Montenegro’s SPP membership and the visit by Blum and Libby dominated evening news broadcasts and newspaper front pages in the country.
Among other initiatives, the SPP offers:
-- Transformation. The Maine National Guard will advise the Montegrin military as it transitions from a conscripted to an all-volunteer force, reduces its numbers and updates 30-year-old equipment.
-- Officer development. Members of the Montenegrin military may attend officer candidate school in Maine.
-- Noncommissioned officer development. Maine’s NCOs may get opportunities to teach in Montenegro, which is looking to develop an NCO academy.
-- Language. The SPP will help Montenegrin officers and enlisted soldiers develop English language skills.
-- Emergency management. Montenegro may work with the Maine National Guard and emergency managers to enhance emergency response for civil emergencies and search-and-rescue operations. Montenegro is vulnerable to floods and earthquakes. Maine will model the National Guard’s relationship with civilian law enforcement agencies for Montenegro, which is developing similar relationships from scratch.
-- Coastal defense. Maine may assist Montenegro in enhancing its coastal defenses.
-- Civilian-to-civilian partnerships. Student exchanges are among possible civilian programs.
“Our force structure in Maine parallels almost identically the force structure here in Montenegro, and will make the military-to-military piece very easy for us,” Libby said.
“We’re very similar states in many respects, and both of us have significant coastlines, significant industries and a wide spectrum of possible cooperation and partnership,” Libby told Montenegro’s Vijesti newspaper.
In one of numerous stories, the newspaper outlined the National Guard’s history, calling it a critical part of America’s Armed Forces, and compared the National Guard to the national civil defense system once used by Yugoslavia.
Affiliating with the SPP is one of a series of steps the fledgling government has taken to strengthen the partnership between Montenegro and both the United States and the European Union after 16 years of isolation. Other steps include joining the Partnership for Peace, a program designed to help NATO aspirants ramp up for full membership. Montenegro also became the 192nd member of the United Nations on June 28 and is seen as a promising candidate for European Union membership.
“My presence here today is … a clear manifestation of U.S. support for Montenegrin efforts towards integration with the Euro-Atlantic community,” Blum said.

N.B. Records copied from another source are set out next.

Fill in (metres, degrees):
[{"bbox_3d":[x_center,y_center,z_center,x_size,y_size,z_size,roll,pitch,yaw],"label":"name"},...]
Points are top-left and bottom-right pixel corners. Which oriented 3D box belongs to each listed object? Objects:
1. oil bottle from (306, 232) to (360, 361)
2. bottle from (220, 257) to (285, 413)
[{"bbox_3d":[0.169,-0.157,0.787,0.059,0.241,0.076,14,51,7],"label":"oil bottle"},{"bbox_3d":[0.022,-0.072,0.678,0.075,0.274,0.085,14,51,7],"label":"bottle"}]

Potential benefits from the State Partnership Program go beyond specific programs to improved cultural understanding. “We understand clearly in the National Guard that we’re subordinate to civilian authorities and that we support civilian authorities,” Libby said. “That’s a notion that will serve these people and this nation particularly well.”

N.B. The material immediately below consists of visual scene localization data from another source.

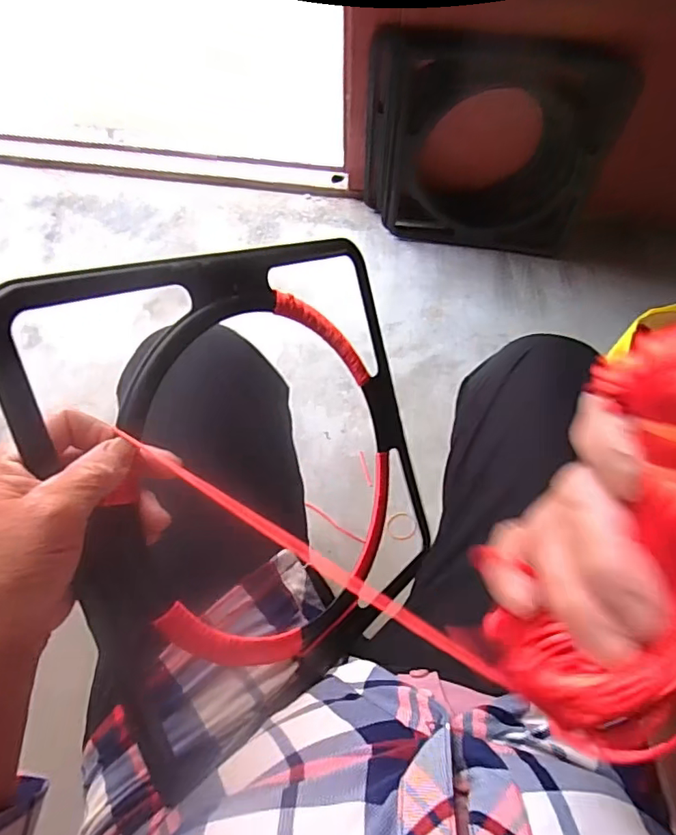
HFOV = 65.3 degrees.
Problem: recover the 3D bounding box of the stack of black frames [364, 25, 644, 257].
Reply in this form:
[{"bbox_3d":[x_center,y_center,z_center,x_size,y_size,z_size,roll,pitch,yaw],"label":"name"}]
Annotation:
[{"bbox_3d":[0.230,-0.421,0.849,0.372,0.323,0.100,10,70,4],"label":"stack of black frames"}]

During the visit to formalize Montenegro’s SPP membership, Blum and Libby met with senior civilian and military Montenegrin officials. They observed special operations forces and special anti-terrorists unit demonstrations. They also toured many cultural sites.
“I was particularly impressed by the warmth of the people (and) by the enthusiasm that these people show for their newfound freedom,” he said.

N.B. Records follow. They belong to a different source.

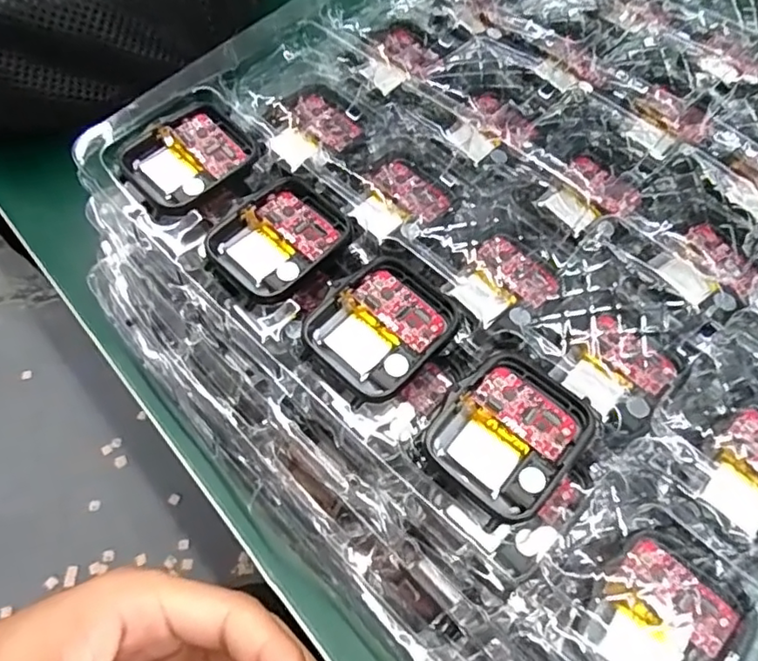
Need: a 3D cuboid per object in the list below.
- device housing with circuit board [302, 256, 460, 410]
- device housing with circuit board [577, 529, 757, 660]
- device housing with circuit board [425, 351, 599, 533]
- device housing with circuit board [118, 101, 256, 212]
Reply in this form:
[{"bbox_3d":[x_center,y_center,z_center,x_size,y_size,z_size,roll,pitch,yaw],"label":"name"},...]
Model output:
[{"bbox_3d":[0.002,-0.002,0.186,0.044,0.005,0.037,-40,71,-17],"label":"device housing with circuit board"},{"bbox_3d":[0.078,0.076,0.155,0.036,0.006,0.039,40,71,17],"label":"device housing with circuit board"},{"bbox_3d":[0.039,0.031,0.173,0.044,0.010,0.038,-37,70,-16],"label":"device housing with circuit board"},{"bbox_3d":[-0.069,-0.064,0.219,0.045,0.009,0.038,-37,69,-17],"label":"device housing with circuit board"}]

He added that the National Guard represents America. “Ours is a nation of compassion, a nation that sets about to set other men and women free. We see an opportunity in this country to provide them a road ahead in terms of their economy, in terms of their military and civilian relationships,” he said. “The men and women of the Maine National Guard look forward to this opportunity.”
(Army Sgt. Jim Greenhill is assigned to the National Guard Bureau. The Association of the United States Army contributed to this report.)